Internet is full of simple shell backup scripts. Every DBA and system administrators (including myself) has written one. Bash is a bad tool for this job and in this post I will explain why.
Let’s find out why the need to write anything arises at first place. There is a lot of great backup tools for databases as well as for files. Following Unix paradigm they do one thing and do it well. With tar I can copy files, with mysqldump I can copy MySQL database. But there are other problems to solve. How to do scheduling (although it’s the easiest one), encryption (both transfers and at rest), compression, backups retention, work with storage. Surely, I’ve missed many more smaller but important details. That’s exactly a reason why people write wrappers on top of their favorite backup tools.
Don’t you think it’s too much for a shell script?
At the beginning I also needed something quick and dirty to backup our databases and files. In one evening I wrote a simple script (!) for MySQL and for files. It was a bash script, its config was also a bash piece. I put it in cron and was content for the moment.

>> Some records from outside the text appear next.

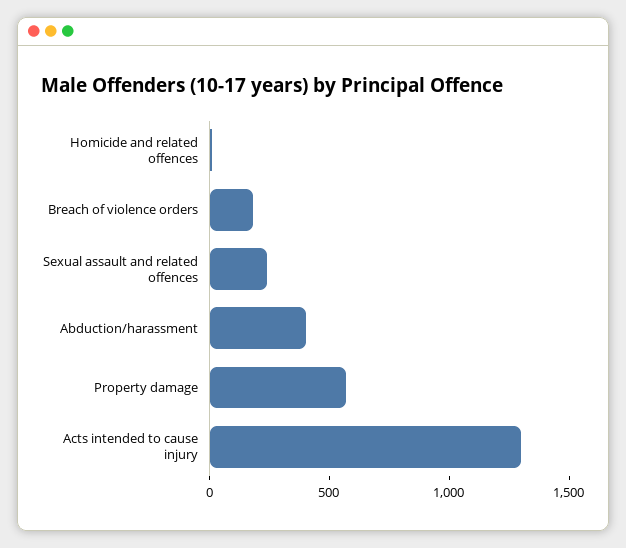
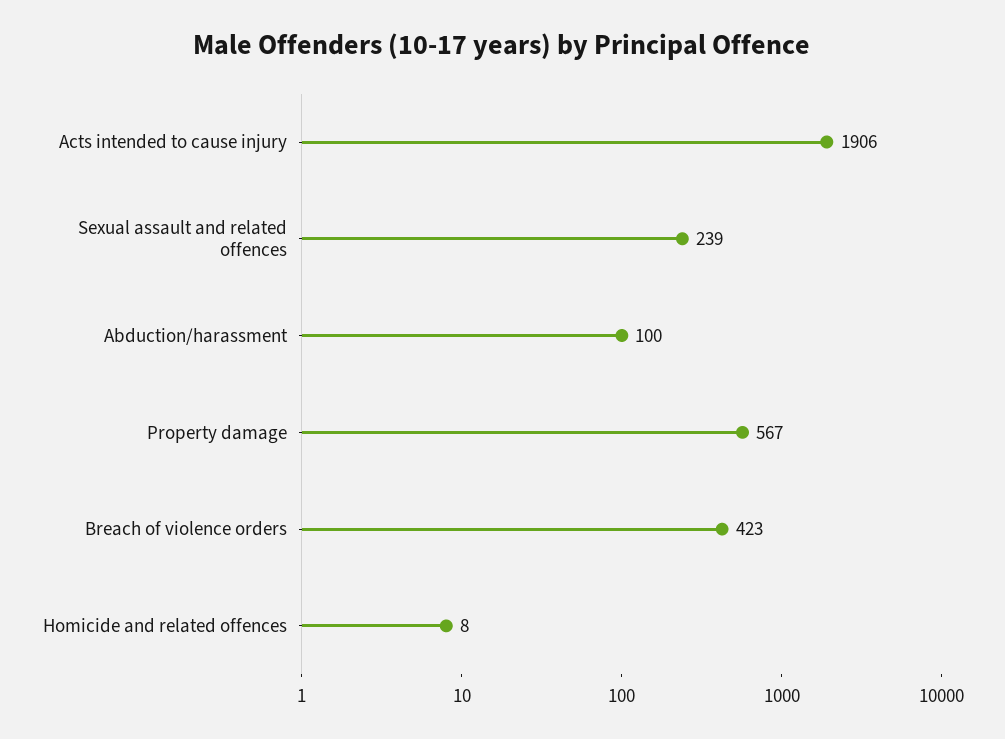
  {
    "Homicide and related offences": 8,
-   "Breach of violence orders": 200,
+   "Breach of violence orders": 423,
    "Sexual assault and related offences": 239,
-   "Abduction/harassment": 400,
+   "Abduction/harassment": 100,
    "Property damage": 567,
-   "Acts intended to cause injury": 1300
+   "Acts intended to cause injury": 1906
  }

Then I tried to reuse the script for our customers. The script wasn’t good for them in that state. The databases were bigger, they needed S3 storage, incremental backups and other features. That was a moment when the simplicity fired back.
First of all, the shell script has zero test coverage. There were neither unit not integration tests. If you add a smallest change there is no way to guarantee that something else won’t break. Same with bug fixes. If you fix a bug once there is no way to make sure the bug won’t appear again. I’m not aware of any unit test frameworks for Bash, never seen anybody using them. That’s why Bash is a good tool for stuff like “do step 1; do step 2; do step 3; exit”. Anything more complex than that is a reckless driving without fastened seatbelt – if you skilled enough you’ll get to point B, but if anything goes wrong, consequences are catastrophic.

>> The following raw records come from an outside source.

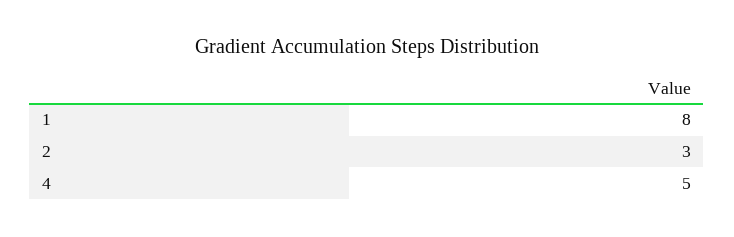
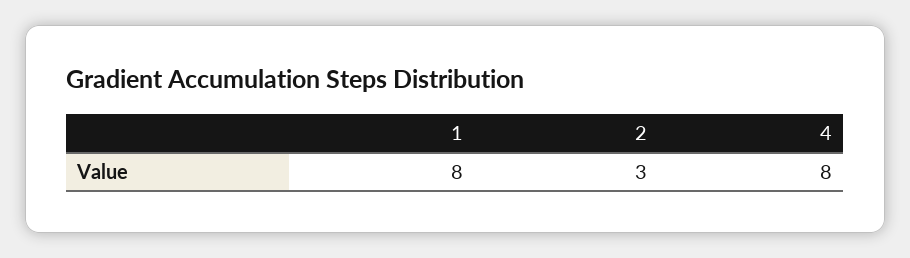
  {
    "1": 8,
    "2": 3,
-   "4": 5
+   "4": 8
  }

Another problem with Bash is lack of means to work with data. Everything that can be elegantly organized in Python classes becomes spaghetti code in Bash. For any complex algorithm it’s vitally important.

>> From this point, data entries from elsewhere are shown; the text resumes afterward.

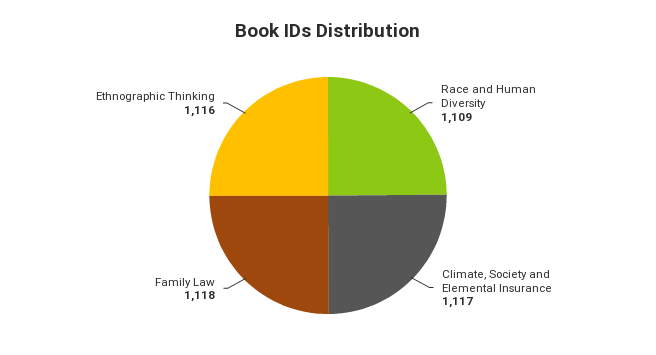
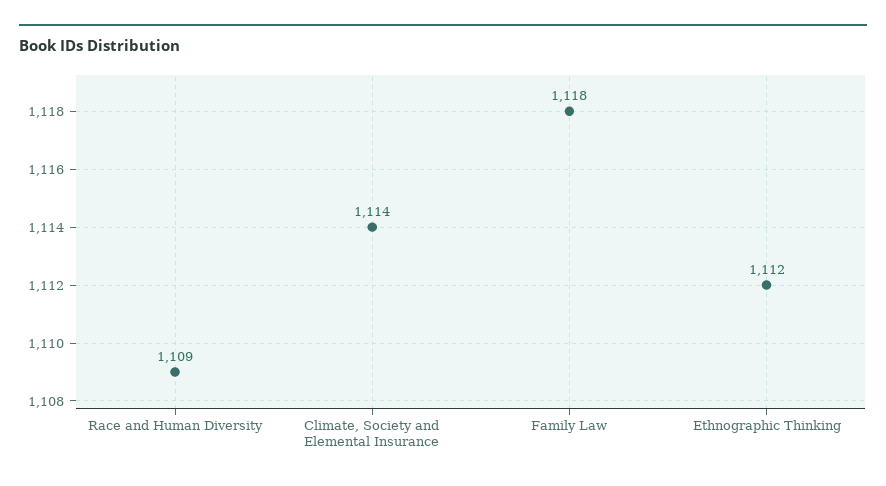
  {
    "Race and Human Diversity": 1109,
-   "Climate, Society and Elemental Insurance": 1117,
+   "Climate, Society and Elemental Insurance": 1114,
    "Family Law": 1118,
-   "Ethnographic Thinking": 1116
+   "Ethnographic Thinking": 1112
  }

Error handling in Bash is limited and tricky. The best what it has is
set -o errexit . And I hope you learned about
set -o pipefail not the hard way like I did :).
Instead of conclusion I want to tell that vast majority of our data recovery cases has similar story. There was a home baked script that wasn’t running/silently failing/buggy. When the backup copy became needed the script failed to deliver.
That happens because backup is not a simple problem and it cannot be solved by a simple script.
I’m writing this post looking at a tower (Torre Grossa) built in 14th century. It wouldn’t survive time if ancient masters didn’t follow best practices.